From: Andrea Arcangeli <andrea@suse.de>

I think I understood why some ext2 fs corruption still happens even after
the last i_size fix.

what happened I believe is that the writepages layer got a not a fully
uptodate page (in turn with bh mapped on top of it), and then right before
unlocking the page and entering the writeback mode, it freed all the bh. 
Without bh a not uptodate page will trigger a full readpage from disk, that
overwrites the pagecache before the multi-bio gets submitted, generating fs
corruption.

I believe the below patch should fix it (untested) against kernel CVS.

The testcases developed by Kurt showed the pagecache being overwritten with
on-disk data at block offsets, and Chris as well was wondering about races
between wait_on_page_writeback and readpage.  the below fix just explains
everything we've seen since not-fully-uptodate pages must have always bh on
them and the below patch enforces just that invariant, and it should fix
our pagecache-overwritten-by-disk-data problem.

Signed-off-by: Andrea Arcangeli <andrea@suse.de>
Signed-off-by: Andrew Morton <akpm@osdl.org>
---

 25-akpm/fs/mpage.c |    7 ++++++-
 1 files changed, 6 insertions(+), 1 deletion(-)

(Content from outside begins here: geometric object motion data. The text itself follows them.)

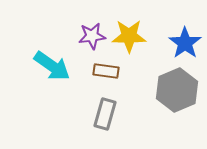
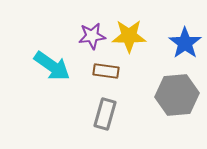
gray hexagon: moved 5 px down; rotated 18 degrees clockwise
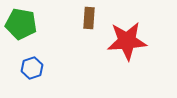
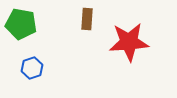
brown rectangle: moved 2 px left, 1 px down
red star: moved 2 px right, 1 px down
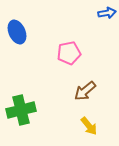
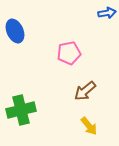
blue ellipse: moved 2 px left, 1 px up
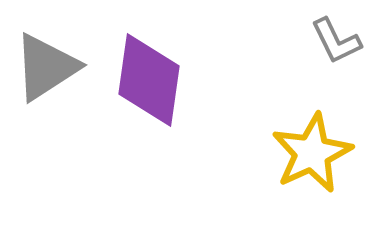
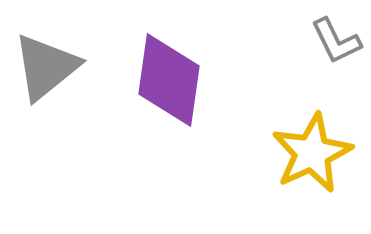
gray triangle: rotated 6 degrees counterclockwise
purple diamond: moved 20 px right
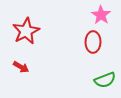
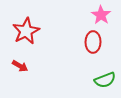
red arrow: moved 1 px left, 1 px up
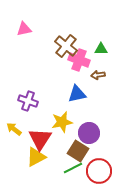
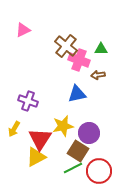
pink triangle: moved 1 px left, 1 px down; rotated 14 degrees counterclockwise
yellow star: moved 1 px right, 4 px down
yellow arrow: rotated 98 degrees counterclockwise
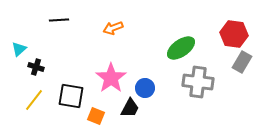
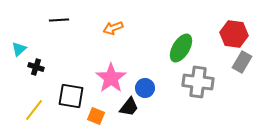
green ellipse: rotated 24 degrees counterclockwise
yellow line: moved 10 px down
black trapezoid: moved 1 px left, 1 px up; rotated 10 degrees clockwise
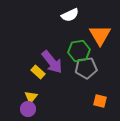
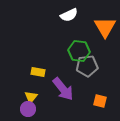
white semicircle: moved 1 px left
orange triangle: moved 5 px right, 8 px up
green hexagon: rotated 15 degrees clockwise
purple arrow: moved 11 px right, 27 px down
gray pentagon: moved 1 px right, 2 px up
yellow rectangle: rotated 32 degrees counterclockwise
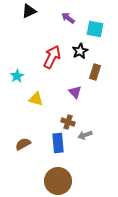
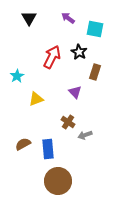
black triangle: moved 7 px down; rotated 35 degrees counterclockwise
black star: moved 1 px left, 1 px down; rotated 14 degrees counterclockwise
yellow triangle: rotated 35 degrees counterclockwise
brown cross: rotated 16 degrees clockwise
blue rectangle: moved 10 px left, 6 px down
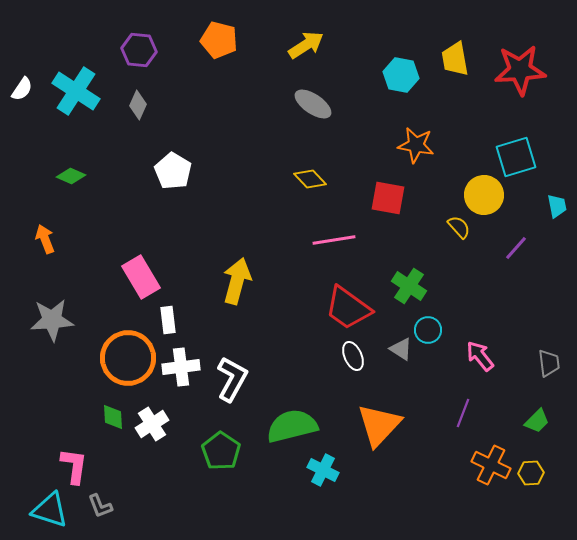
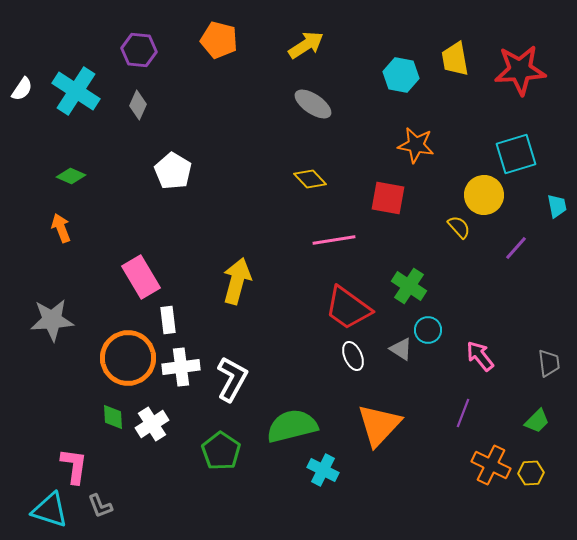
cyan square at (516, 157): moved 3 px up
orange arrow at (45, 239): moved 16 px right, 11 px up
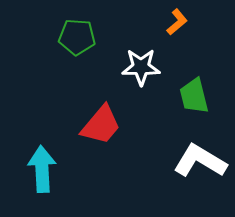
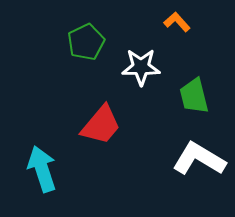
orange L-shape: rotated 92 degrees counterclockwise
green pentagon: moved 9 px right, 5 px down; rotated 30 degrees counterclockwise
white L-shape: moved 1 px left, 2 px up
cyan arrow: rotated 15 degrees counterclockwise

diff -puN fs/mpage.c~writepages-drops-bh-on-not-uptodate-page fs/mpage.c
--- 25/fs/mpage.c~writepages-drops-bh-on-not-uptodate-page	2004-07-27 22:09:19.949673280 -0700
+++ 25-akpm/fs/mpage.c	2004-07-27 22:09:19.954672520 -0700
@@ -553,7 +553,12 @@ alloc_new:
 			bh = bh->b_this_page;
 		} while (bh != head);
 
-		if (buffer_heads_over_limit)
+		/*
+		 * we cannot drop the bh if the page is not uptodate
+		 * or a concurrent readpage would fail to serialize with the bh
+		 * and it would read from disk before we reach the platter.
+		 */
+		if (buffer_heads_over_limit && PageUptodate(page))
 			try_to_free_buffers(page);
 	}
 
_